Anyway, we can’t be sure to really know the actual truth in this matter.

Is the movement already receding or is it still ascending?

Basically, it swings back and forth. Sometimes it appears that it is on a brink of victory, sometimes – that it is almost over. Now, after schools and universities opened on September 1st, we will certainly see a rise in the protest activity.

As leftist and communist forces what is your proposal for overcome the crisis? Or: is it possible to maintain the social gains and nevertheless allow for a democratisation?

It would be certainly possible to maintain the social gains and nevertheless allow for a democratization if the left were doing it. Otherwise, both Lukashenko and opposition will inevitably move the economy more and more towards neo-liberalist model. But right now the left forces in Belarus are catastrophically weak and have no chances to come to power. It is a sad thing to recognize, but currently we basically can do nothing. And whichever side of the battle wins, the left will most likely suffer some kind repressions.

What we can do is to gather new people, form and strengthen organizations, promote left ideas and establish connections with the workers’ collectives. Just to be ready for the next time a similar crisis strikes. And that is what we intend to do – in any circumstances.

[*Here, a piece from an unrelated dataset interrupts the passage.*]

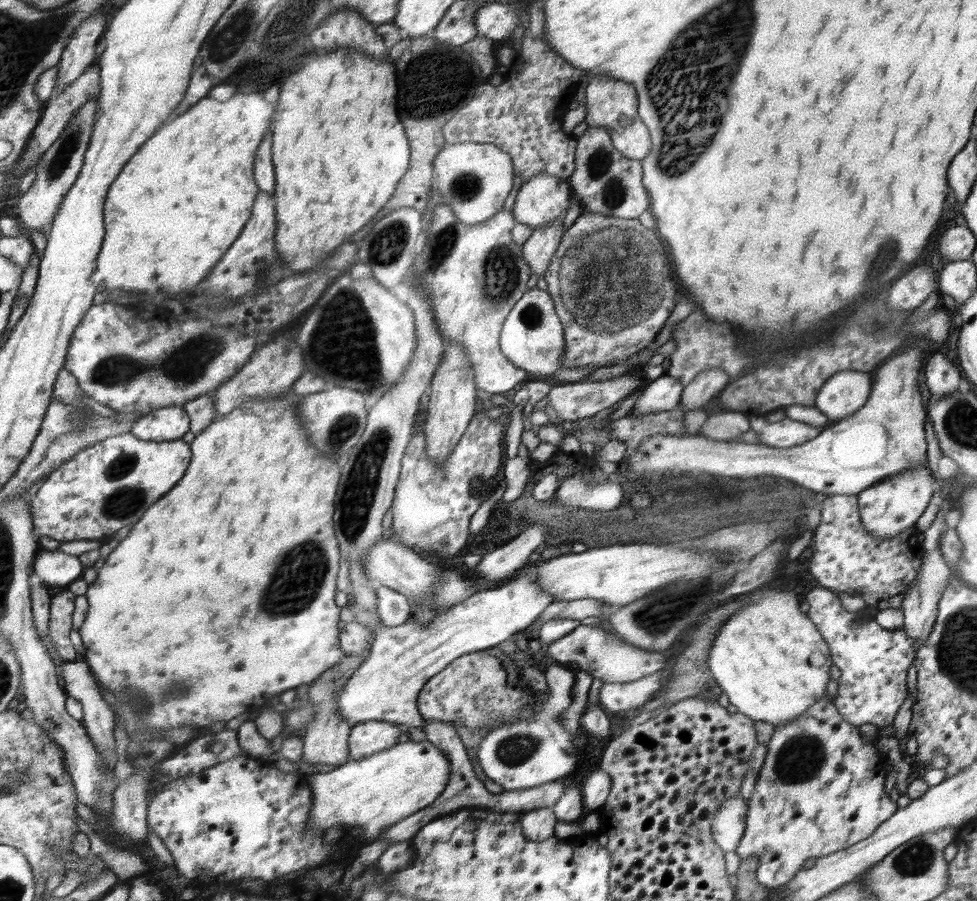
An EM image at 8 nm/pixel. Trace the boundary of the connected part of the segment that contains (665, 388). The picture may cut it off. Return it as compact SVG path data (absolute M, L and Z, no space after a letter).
M666 374L646 384L638 394L630 415L645 415L672 410L682 402L684 384Z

Can you describe your group?

We are Poligraf_Red – a Marxist group from Minsk. We are have an online magazine http://poligraf.red/ and a YouTube channel https://www.youtube.com/c/POLIGRAFRED.

In a situation when the liberals and nationalists completely dominate public opinion we think it is especially important to fight for what Gramsci called cultural hegemony. So in the world ruled by information our aim is to function as an Internet media to promote communist agenda and Marxist theory.